Goal 1: Which parishes does the passage about Janssen's reassignments name as places where he served?
Goal 2: Write the next part of the passage about Janssen's reassignments and the lawsuits, picking up right after its final sentence.

Document text:
________________________________________
Yet in 1961, after a short stint as co-pastor at St. Mary's Parish in Davenport, Hayes reassigned Janssen as co-pastor at St. Joseph Parish in Fort Madison. In 1967, Janssen was moved to St. Joseph Parish in Sugar Creek, in 1979 he was moved to St. Anthony parish in Davenport and in 1980 to Saints Philip and James parish in Grand Mound.

Lawsuits filed in Scott and Clinton County district courts allege that Janssen's abuse continued in Fort Madison, Sugar Creek and Grand Mound, although no diocesan records acknowledge sexual impropriety for that period of time.

"Bishop Hayes kept everything," said Wonio, the diocese's attorney. "Bishop Gerald F. O'Keefe didn't put a lot of things on paper."

However, Bobbi Martin, a Loras College employee, in an affidavit said that she and two other parish members met with Vicar General Michael Morrissey in 1983 to report inappropriate activities by Janssen while he was pastor at Grand Mound.
________________________________________
Information provided:

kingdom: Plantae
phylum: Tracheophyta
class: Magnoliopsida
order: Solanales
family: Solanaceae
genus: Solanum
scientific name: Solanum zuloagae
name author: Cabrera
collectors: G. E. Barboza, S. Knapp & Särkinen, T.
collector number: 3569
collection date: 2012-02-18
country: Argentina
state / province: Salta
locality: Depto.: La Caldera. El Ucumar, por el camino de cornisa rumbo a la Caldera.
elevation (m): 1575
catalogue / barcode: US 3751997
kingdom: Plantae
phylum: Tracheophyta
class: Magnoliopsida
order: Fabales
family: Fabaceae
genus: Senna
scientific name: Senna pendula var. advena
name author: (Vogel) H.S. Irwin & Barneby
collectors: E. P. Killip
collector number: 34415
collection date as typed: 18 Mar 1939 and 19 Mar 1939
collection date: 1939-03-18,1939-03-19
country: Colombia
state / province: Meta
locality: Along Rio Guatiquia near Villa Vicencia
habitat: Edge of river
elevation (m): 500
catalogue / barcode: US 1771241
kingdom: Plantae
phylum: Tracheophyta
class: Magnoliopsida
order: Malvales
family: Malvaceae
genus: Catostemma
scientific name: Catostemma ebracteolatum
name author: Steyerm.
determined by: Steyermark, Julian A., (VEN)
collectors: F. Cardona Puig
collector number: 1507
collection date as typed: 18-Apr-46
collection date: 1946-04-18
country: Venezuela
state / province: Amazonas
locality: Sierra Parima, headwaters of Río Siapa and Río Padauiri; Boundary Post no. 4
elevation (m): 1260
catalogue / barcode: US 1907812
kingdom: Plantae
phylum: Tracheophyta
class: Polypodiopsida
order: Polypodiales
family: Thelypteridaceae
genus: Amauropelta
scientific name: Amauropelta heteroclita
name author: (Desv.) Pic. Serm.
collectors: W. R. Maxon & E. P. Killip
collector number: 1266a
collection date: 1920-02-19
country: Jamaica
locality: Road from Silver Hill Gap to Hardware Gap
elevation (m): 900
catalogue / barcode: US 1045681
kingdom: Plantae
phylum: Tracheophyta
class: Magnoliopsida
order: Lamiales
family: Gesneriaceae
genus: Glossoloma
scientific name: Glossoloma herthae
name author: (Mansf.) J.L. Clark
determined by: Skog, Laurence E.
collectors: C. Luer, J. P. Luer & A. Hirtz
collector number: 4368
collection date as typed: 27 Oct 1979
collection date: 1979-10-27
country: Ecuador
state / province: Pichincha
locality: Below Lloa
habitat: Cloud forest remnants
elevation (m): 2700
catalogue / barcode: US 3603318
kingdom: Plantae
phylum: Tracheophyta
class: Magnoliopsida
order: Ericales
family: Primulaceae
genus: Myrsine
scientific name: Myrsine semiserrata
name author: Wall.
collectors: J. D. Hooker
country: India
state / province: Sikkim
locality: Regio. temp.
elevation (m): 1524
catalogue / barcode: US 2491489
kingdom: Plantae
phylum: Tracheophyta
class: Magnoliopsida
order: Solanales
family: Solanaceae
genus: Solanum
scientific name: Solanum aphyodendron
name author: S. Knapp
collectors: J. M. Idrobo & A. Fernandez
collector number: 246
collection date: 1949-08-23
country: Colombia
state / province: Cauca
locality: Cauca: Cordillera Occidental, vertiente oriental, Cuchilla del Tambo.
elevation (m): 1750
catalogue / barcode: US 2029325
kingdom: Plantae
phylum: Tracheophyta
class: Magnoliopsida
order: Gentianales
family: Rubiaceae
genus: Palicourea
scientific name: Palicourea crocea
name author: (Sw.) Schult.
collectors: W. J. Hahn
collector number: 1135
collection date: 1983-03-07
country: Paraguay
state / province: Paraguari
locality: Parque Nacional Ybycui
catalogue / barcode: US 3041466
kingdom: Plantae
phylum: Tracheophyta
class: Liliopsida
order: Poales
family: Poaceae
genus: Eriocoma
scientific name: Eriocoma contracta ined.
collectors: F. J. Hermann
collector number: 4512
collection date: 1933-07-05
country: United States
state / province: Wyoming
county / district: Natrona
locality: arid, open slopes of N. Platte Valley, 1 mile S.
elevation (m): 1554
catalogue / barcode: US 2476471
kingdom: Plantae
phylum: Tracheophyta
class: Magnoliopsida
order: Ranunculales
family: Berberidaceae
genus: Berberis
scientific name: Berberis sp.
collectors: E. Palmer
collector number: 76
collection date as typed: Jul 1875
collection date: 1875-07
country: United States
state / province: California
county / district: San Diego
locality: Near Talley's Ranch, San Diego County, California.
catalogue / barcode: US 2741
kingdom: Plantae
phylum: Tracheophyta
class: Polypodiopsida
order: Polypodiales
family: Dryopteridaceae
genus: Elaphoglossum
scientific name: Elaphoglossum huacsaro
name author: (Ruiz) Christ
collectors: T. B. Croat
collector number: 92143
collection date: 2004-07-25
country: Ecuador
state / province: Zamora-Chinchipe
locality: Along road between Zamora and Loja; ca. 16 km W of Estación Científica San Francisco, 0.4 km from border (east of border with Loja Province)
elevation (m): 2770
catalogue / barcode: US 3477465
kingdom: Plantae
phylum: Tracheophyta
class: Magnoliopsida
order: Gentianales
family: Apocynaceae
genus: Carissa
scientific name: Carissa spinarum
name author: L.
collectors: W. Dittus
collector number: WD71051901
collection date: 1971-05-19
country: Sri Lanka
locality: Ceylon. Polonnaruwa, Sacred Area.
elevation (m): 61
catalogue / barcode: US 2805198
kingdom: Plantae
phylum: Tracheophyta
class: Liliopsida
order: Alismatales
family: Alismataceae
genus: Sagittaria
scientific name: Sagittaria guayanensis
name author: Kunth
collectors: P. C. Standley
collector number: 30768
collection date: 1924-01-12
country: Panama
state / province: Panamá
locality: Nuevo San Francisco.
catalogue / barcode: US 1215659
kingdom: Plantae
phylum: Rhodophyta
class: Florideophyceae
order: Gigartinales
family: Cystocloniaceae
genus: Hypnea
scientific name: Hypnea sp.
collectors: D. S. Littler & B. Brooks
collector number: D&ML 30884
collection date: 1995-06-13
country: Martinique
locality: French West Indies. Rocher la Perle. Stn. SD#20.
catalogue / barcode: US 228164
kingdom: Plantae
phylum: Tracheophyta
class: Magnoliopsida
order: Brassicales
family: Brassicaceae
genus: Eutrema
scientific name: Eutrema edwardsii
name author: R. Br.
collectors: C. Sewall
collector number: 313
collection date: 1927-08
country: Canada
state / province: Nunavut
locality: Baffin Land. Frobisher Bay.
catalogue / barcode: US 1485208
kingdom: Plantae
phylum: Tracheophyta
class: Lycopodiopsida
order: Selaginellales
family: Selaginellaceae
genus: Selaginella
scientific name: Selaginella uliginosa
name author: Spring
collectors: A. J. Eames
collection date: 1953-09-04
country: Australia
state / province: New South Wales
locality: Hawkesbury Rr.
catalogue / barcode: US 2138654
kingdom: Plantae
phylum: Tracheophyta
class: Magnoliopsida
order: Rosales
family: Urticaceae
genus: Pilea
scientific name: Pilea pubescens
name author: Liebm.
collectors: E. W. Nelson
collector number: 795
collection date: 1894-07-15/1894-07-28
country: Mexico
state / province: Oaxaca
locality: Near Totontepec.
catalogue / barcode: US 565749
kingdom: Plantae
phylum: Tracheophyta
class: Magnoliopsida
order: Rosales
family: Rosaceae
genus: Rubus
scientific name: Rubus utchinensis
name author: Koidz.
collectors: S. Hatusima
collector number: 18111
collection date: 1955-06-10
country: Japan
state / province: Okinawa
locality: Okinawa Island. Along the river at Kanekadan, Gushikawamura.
________________________________________
Answer 1:
St. Mary's Parish in Davenport
St. Joseph Parish in Fort Madison
St. Joseph Parish in Sugar Creek
St. Anthony parish in Davenport
Saints Philip and James parish in Grand Mound

Answer 2:
In Martin's view, the cover-up continued. "He did not appear interested in what we had to say. To my knowledge, no actions were taken against Father Janssen as a result of our specific complaints," Martin wrote.

The diocese has argued in court that under Iowa law, it had no legal duty to inform parishes of past sexual misconduct by priests.

"When you start to get into what kind of supervision a bishop should exercise over an individual priest and how he should be supervised, you start to get into First Amendment territory," Wonio said.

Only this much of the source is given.